Inflammatory Lipids and Proteins

  • Leukotrienes are highly inflammatory.
  • Inflammatory proteins:
    • Histamine (from histidine).
    • Cytokines (acute phase proteins like interleukin-6, tumor necrosis factor alpha, and interferons).
  • Chronic inflammation contributes to approximately 20% of all cancers.
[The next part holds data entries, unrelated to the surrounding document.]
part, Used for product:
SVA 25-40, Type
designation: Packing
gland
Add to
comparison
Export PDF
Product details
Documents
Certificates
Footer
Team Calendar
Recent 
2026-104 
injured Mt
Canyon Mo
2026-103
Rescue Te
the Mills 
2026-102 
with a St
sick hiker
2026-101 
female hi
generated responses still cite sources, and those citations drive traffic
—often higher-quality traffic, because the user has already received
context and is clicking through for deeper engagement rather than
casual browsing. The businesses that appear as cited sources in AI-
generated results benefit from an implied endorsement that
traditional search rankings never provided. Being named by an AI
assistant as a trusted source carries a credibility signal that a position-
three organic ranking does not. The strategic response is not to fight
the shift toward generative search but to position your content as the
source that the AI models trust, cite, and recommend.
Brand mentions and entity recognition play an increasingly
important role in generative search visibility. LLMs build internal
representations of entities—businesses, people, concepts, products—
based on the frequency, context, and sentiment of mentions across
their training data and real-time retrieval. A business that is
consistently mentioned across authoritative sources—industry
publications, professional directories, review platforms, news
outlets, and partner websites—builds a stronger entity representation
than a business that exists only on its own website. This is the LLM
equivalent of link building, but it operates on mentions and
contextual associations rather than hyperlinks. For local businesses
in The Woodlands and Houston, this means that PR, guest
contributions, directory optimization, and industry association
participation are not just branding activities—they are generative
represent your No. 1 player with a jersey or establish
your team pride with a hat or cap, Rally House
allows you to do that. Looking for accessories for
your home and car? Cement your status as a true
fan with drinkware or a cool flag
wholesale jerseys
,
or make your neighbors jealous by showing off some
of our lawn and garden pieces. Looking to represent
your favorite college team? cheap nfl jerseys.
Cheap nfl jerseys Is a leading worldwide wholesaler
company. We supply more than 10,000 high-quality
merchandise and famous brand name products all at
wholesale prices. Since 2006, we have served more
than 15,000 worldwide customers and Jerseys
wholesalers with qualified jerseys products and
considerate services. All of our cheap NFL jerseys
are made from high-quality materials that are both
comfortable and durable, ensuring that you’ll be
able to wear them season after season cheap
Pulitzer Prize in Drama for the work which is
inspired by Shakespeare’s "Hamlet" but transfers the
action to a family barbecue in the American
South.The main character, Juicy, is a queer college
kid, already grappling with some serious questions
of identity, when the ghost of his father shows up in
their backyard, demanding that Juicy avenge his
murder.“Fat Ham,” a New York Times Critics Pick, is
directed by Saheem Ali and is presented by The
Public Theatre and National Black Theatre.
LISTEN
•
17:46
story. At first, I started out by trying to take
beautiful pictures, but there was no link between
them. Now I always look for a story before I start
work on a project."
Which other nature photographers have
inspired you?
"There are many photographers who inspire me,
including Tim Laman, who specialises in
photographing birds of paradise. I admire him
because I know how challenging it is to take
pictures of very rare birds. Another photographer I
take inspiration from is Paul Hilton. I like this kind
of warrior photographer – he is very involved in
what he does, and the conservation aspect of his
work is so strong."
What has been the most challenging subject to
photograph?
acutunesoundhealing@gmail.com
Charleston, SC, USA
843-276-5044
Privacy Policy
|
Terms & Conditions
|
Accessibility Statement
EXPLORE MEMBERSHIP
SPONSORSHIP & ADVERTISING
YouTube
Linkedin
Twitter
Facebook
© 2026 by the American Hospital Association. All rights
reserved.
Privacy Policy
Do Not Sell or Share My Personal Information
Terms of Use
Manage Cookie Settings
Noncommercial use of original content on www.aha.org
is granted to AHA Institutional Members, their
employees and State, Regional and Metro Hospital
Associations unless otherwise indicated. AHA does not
EPA and Anti-Inflammatory Effects

  • Eicosanoids made from EPA are weak and less stimulatory than the ones made by arachidonic acid.
  • More EPA leads to less production of two-series prostaglandins and thromboxanes.
  • More EPA leads to more production of five-series leukotrienes and less of the inflammatory four-series leukotrienes.
  • Anti-inflammatory action from fish and fish oils is due to what WE ARE making LESS of AND what the body produces from EPA.

Specialized Pro-resolving Mediators (SPMs)
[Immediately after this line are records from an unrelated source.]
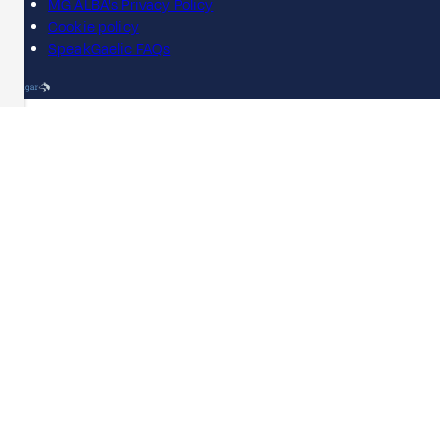
MG ALBA's Privacy Policy
Cookie policy
SpeakGaelic FAQs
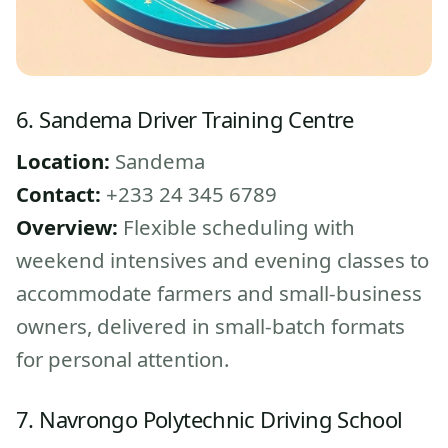
6. Sandema Driver Training Centre
Location:
Sandema
Contact:
+233 24 345 6789
Overview:
Flexible scheduling with
weekend intensives and evening classes to
accommodate farmers and small-business
owners, delivered in small-batch formats
for personal attention.
7. Navrongo Polytechnic Driving School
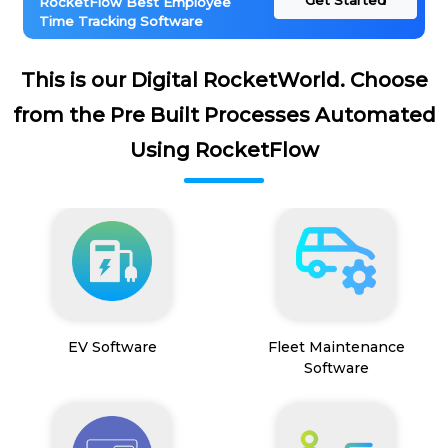
Get Started
RocketFlow Best Employee
Time Tracking Software
This is our Digital RocketWorld. Choose
from the Pre Built Processes Automated
Using RocketFlow
EV Software
Fleet Maintenance
Software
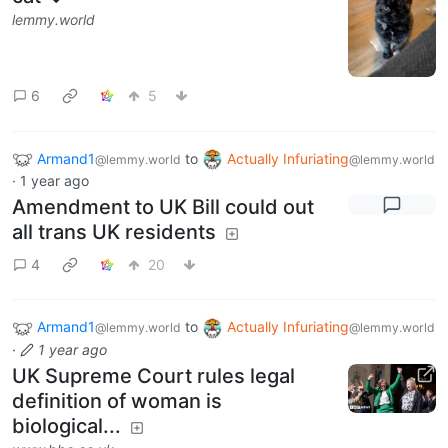
lemmy.world
6
5
Armand1
to
Actually Infuriating
@lemmy.world
@lemmy.world
·
1 year ago
Amendment to UK Bill could out
all trans UK residents
4
20
Armand1
to
Actually Infuriating
@lemmy.world
@lemmy.world
·
1 year ago
UK Supreme Court rules legal
definition of woman is
biological...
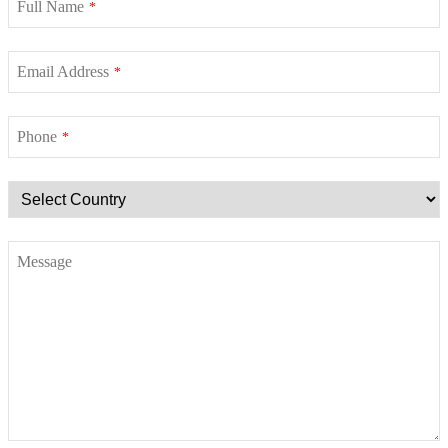
Full Name
*
Email Address
*
Phone
*
Message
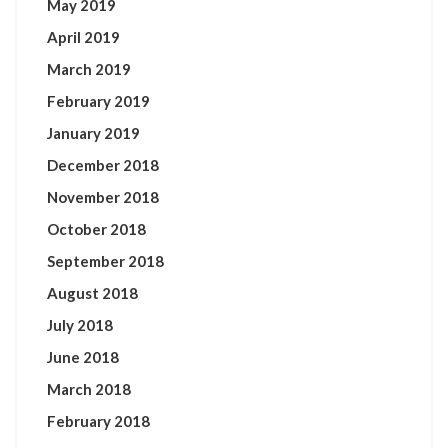
May 2019
April 2019
March 2019
February 2019
January 2019
December 2018
November 2018
October 2018
September 2018
August 2018
July 2018
June 2018
March 2018
February 2018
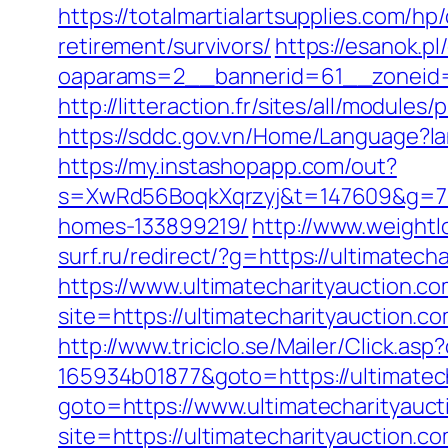
https://totalmartialartsupplies.com/h
retirement/survivors/
https://esanok.p
oaparams=2__bannerid=61__zoneid=1
http://litteraction.fr/sites/all/modul
https://sddc.gov.vn/Home/Language?la
https://my.instashopapp.com/out?
s=XwRd56BoqkXqrzyj&t=147609&g=7205
homes-133899219/
http://www.weightlo
surf.ru/redirect/?g=https://ultimatech
https://www.ultimatecharityauction.c
site=https://ultimatecharityauction
http://www.triciclo.se/Mailer/Click.a
165934b01877&goto=https://ultimatec
goto=https://www.ultimatecharityauct
site=https://ultimatecharityauction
  • SPMs: resolvins, protectins, and lipoxins (anti-inflammatory compounds).
  • Made primarily from EPA and DHA (omega-3s).

Anti-Inflammatory Effects of Exercise

  • Exercise increases inflammatory compounds like interleukin-6, but also increases anti-inflammatory interleukin-10.
  • Overall, chronic exercise leads to a greater anti-inflammatory response.

Fish Consumption and Omega-3 Intake

  • Limit consumption of shark, swordfish, tilefish, and king mackerel (high in mercury, from the Gulf of Mexico).
  • Pregnant women should eat fish (8-12 ounces of low-mercury fish per week): about two to three servings overall.
  • Salmon, catfish, and tuna are good choices.
  • Avoid tilefish from the Gulf of Mexico, shark, swordfish, and king mackerel during pregnancy.
  • Limit albacore tuna to 6 ounces per week during pregnancy (higher in mercury).
  • Methylmercury in fish is neurotoxic, but protective mechanisms (glutathione, antioxidants) help decrease oxidative stress.